If you want to play on this playground, you need to understand that Dropbox brought the ball and made the rules. This is something Microsoft understands all too well. And so, under new leadership, Microsoft accepts the fact that working with Dropbox in ways that include file storage is the price of admission.

(2) The familiar Microsoft Office that comes in a box (unless you pay someone to manage all of your computers, and in that case let’s just say, it comes from elves).

If you have this type of Office, it works on your computer and you store files on your computer. It works even if the internet does. Millions and millions of individuals and businesses and large corporations and governments use this type Microsoft Office along. A big percentage of them save documents to Dropbox. This group is the audience for the announcement, as you’ll learn in the next section.

Microsoft and Dropbox have a common enemy

Why would Dropbox encourage users to start using a service that has, as one of its features, something that seems to compete with Dropbox?

While Apple could be a direct competitor for the small business and enterprise markets that I’m about to explain,* there is only one company Microsoft views as a direct and viable competitive threat for its lock on the enterprise (including governments and other large organizations) market for productivity suite software. And that’s Google and its Google Apps for Work platform.

Likewise, when Dropbox surveys the competitive landscape, it can see only one competitive threat. And that’s Google and its Google Drive platform.

Both Microsoft and Dropbox have dominant positions in what they do. And they are complementary (at least today) in the services they provide. And unlike an era of egotistical leadership that would have pretended Google was no threat, Microsoft is now run by people who know the reality that comes when you dismiss potential competitors over and over, just to see them take over markets that could never have been taken over.

What this does for Dropbox

Dropbox is popular because of its drop-dead simplicity across any platform a user may want to access data. As the company has grown, it has provided means to organize those files in ways that work nicely with apps and software that are created by others. At the same time, Dropbox has added applet-features that enables the user to organize and view photos and video without the need to launch another app.

▸ Tasks for this exercise:
A. In the passage on Microsoft and Dropbox, what is the one competitive threat Dropbox sees?
B. Pick up the passage on Microsoft and Dropbox after its final sentence and write what comes next.

▸ Data for analysis:

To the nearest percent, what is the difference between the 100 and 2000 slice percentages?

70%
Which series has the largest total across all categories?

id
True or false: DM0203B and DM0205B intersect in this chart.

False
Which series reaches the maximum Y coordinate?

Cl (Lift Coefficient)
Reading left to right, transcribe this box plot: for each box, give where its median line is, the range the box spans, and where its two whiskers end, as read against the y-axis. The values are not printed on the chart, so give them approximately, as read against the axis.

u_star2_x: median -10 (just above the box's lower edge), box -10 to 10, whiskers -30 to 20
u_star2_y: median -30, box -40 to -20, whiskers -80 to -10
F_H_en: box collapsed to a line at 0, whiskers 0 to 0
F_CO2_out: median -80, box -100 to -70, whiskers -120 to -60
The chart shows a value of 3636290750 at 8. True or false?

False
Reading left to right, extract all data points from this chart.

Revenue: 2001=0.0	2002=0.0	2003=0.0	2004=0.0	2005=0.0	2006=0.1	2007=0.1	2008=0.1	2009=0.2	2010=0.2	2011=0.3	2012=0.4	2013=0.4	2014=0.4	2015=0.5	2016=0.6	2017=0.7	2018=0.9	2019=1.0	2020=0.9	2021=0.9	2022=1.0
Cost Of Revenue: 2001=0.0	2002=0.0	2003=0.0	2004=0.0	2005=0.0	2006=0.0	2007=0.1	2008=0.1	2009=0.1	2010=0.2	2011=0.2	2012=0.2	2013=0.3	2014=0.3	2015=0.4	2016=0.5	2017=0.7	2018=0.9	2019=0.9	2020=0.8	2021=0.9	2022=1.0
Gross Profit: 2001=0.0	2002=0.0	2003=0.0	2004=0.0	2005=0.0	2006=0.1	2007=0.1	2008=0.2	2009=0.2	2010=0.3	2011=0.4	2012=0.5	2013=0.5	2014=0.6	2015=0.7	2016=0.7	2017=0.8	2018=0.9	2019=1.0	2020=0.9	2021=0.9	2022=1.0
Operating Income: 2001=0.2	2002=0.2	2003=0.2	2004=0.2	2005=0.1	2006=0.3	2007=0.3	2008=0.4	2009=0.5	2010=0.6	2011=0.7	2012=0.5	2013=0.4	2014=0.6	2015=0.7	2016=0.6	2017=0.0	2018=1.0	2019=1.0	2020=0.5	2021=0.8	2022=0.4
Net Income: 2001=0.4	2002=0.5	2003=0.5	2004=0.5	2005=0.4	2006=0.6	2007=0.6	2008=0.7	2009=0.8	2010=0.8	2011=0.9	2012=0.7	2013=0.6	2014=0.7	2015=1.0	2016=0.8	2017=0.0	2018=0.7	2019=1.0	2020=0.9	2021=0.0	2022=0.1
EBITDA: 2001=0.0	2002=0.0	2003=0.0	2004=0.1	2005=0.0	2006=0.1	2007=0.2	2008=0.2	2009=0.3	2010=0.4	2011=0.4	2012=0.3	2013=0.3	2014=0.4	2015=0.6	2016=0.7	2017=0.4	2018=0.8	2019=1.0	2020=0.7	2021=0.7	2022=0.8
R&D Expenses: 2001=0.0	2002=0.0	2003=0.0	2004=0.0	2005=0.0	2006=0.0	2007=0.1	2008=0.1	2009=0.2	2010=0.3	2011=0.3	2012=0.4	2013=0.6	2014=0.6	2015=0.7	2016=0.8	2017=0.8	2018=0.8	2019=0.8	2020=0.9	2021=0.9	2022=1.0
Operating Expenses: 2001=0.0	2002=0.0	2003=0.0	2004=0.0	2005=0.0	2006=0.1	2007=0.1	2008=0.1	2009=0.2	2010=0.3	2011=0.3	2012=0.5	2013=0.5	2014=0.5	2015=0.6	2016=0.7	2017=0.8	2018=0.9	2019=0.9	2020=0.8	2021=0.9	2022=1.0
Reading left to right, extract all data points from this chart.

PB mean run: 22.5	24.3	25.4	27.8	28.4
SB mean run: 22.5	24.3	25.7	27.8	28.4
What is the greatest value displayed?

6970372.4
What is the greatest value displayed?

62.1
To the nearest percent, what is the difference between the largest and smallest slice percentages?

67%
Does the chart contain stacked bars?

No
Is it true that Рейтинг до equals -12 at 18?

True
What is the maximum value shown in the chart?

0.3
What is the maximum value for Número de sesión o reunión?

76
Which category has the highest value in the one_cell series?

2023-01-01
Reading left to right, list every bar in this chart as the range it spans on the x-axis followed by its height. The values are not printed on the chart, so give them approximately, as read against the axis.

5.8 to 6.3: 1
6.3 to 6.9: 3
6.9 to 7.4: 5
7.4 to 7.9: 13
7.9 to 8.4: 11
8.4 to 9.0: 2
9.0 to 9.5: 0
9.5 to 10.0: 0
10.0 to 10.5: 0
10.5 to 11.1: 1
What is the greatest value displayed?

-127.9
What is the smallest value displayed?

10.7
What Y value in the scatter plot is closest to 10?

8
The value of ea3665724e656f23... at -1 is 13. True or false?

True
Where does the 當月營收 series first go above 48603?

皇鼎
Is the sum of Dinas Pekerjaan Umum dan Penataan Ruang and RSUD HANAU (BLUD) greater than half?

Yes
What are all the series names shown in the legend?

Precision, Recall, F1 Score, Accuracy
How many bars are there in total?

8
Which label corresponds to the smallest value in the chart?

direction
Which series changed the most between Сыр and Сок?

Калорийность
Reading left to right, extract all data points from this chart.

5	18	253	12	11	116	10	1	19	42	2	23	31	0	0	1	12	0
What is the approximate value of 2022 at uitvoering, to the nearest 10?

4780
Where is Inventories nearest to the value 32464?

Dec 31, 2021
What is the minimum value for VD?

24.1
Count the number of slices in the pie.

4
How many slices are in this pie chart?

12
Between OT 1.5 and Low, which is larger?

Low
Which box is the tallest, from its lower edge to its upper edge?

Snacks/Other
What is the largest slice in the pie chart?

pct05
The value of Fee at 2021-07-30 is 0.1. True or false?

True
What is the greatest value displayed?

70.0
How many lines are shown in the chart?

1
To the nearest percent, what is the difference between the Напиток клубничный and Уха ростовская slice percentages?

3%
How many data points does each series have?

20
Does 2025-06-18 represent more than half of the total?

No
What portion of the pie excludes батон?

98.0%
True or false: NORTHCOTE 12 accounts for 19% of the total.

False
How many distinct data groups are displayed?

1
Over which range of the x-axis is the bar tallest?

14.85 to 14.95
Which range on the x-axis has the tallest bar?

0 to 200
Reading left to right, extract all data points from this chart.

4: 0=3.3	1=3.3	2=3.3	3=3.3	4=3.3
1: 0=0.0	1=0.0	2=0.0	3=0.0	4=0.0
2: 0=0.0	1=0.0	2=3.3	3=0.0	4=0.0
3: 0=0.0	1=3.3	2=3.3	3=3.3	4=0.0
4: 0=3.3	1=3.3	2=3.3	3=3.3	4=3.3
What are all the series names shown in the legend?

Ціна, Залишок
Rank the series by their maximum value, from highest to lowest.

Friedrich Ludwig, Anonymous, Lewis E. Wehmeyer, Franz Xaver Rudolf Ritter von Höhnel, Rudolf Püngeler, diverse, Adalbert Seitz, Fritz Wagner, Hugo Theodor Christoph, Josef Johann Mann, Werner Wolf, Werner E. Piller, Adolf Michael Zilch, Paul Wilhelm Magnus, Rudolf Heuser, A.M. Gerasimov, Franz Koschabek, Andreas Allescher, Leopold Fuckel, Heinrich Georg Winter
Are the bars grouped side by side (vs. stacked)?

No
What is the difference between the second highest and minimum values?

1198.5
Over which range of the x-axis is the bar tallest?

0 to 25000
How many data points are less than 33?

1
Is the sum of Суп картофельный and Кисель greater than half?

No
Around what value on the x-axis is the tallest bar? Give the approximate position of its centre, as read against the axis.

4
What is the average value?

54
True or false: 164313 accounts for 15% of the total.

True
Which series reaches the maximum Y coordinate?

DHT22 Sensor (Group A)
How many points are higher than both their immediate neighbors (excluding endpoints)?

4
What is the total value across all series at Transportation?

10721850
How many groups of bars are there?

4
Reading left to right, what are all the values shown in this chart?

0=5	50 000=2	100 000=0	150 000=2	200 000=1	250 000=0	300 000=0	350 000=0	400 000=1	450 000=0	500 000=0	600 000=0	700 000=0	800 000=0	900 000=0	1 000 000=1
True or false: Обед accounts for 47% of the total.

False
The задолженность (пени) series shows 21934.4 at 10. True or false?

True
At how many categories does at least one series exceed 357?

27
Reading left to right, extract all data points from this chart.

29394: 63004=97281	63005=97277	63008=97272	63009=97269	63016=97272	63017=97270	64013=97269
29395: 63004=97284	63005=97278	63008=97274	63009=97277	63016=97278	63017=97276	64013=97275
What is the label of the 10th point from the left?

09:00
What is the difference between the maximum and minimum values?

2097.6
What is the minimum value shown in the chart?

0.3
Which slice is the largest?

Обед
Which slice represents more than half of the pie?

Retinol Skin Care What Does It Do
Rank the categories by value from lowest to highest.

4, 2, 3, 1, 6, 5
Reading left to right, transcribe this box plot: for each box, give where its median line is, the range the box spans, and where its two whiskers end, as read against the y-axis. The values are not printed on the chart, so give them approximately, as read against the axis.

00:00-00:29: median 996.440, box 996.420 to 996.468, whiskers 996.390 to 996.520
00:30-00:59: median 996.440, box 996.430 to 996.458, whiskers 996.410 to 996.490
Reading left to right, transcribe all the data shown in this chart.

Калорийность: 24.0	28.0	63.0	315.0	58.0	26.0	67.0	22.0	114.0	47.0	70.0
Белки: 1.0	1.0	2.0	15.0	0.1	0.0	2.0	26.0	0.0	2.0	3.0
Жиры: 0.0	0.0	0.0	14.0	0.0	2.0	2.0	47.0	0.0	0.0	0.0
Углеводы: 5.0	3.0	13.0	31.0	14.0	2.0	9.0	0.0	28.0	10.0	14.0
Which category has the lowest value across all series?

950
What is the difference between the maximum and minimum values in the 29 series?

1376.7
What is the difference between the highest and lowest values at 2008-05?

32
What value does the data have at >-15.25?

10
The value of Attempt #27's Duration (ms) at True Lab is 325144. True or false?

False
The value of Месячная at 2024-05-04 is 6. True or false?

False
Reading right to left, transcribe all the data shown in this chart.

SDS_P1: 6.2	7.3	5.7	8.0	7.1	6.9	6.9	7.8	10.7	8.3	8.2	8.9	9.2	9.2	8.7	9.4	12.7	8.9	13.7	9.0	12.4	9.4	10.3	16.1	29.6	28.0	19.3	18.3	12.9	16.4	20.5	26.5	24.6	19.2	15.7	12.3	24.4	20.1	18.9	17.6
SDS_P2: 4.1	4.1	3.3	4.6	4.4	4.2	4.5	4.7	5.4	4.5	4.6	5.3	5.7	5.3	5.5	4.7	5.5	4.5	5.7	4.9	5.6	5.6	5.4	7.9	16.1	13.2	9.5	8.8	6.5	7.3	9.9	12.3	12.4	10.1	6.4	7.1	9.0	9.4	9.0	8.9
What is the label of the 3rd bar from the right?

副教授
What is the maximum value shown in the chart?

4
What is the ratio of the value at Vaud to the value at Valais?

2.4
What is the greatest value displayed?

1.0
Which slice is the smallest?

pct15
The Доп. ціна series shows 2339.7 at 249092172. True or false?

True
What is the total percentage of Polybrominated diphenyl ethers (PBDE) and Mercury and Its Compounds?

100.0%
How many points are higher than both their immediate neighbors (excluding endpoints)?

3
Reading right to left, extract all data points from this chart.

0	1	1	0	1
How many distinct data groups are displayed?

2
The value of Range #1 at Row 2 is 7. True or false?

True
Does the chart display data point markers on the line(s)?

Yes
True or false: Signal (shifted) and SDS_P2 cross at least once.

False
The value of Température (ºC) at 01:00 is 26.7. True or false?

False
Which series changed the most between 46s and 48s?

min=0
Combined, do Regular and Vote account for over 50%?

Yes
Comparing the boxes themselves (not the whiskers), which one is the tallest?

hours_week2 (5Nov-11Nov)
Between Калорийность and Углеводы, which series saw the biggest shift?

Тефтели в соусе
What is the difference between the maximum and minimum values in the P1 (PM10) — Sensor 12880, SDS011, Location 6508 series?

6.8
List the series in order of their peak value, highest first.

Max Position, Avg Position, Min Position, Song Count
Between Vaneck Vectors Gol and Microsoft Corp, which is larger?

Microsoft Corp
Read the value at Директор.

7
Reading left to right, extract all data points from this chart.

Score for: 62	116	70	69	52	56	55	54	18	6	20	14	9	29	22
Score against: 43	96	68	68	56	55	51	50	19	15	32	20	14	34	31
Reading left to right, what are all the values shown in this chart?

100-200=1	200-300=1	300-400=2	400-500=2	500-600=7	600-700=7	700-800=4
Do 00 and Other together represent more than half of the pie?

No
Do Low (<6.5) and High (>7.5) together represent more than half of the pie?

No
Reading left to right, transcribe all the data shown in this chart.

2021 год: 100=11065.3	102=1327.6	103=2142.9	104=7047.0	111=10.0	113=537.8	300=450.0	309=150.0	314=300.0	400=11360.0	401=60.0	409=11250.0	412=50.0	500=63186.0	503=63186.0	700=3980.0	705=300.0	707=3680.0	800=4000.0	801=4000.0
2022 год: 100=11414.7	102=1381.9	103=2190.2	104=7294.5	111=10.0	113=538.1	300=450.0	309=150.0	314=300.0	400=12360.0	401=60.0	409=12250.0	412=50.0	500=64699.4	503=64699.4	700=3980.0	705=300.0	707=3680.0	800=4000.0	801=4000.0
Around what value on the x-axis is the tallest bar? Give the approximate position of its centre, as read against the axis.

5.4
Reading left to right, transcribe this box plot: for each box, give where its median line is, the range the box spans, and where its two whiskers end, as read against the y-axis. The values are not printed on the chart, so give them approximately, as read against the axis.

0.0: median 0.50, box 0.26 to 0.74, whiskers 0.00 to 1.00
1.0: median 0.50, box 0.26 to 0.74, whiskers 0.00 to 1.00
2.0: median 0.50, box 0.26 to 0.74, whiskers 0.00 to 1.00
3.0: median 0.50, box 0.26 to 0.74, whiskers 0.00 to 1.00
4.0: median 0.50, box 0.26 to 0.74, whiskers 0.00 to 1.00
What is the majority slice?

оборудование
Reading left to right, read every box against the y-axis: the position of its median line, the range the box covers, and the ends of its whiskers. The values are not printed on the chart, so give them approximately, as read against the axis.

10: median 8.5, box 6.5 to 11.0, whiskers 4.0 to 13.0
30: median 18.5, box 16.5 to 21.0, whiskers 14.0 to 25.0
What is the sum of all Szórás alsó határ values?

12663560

▸ Answers by task:
A. Google, with its Google Drive platform.

B.
However, while offering the means to use other apps and view digital material stored on Dropbox, Dropbox isn’t heading down the path to becoming a web applications company. Even if they were going to add some apps to better use their storage service, they aren’t likely to have a front-end office productivity suite.

Yet if they are going to compete with Google in the coming era of cloud applications in the enterprise, they need a partner that can provide what Google Apps for Work does.

So there you have a perfect motive, if this were a murder mystery.

But it’s no mystery: Microsoft and Dropbox both are at war with Google. And despite their potential for competing with each other, that’s down the road a few years. For World War II history buffs, we’re at that point where Britain and the Soviet Union decided to join forces against the Germans and put off until another day all their differences over communism vs. capitalism.

*Apple has the web applications and the cloud storage (iWork and iCloud) that does everything that Google and Microsoft do, but even though the word “work” is included in their collective name, the company’s consumer marketing focus works against them when it comes to the “productivity software” for small business (and large business) category. While millions of small business owners and employees (including the ones at the small business who bring you SmallBusiness.com) use Apple products all day and into the night, the purchase of that equipment and other Apple-related services has been because Apple makes great products, not because of its channel sales or reseller networks that drive the majority of small business and enterprise technology decisions.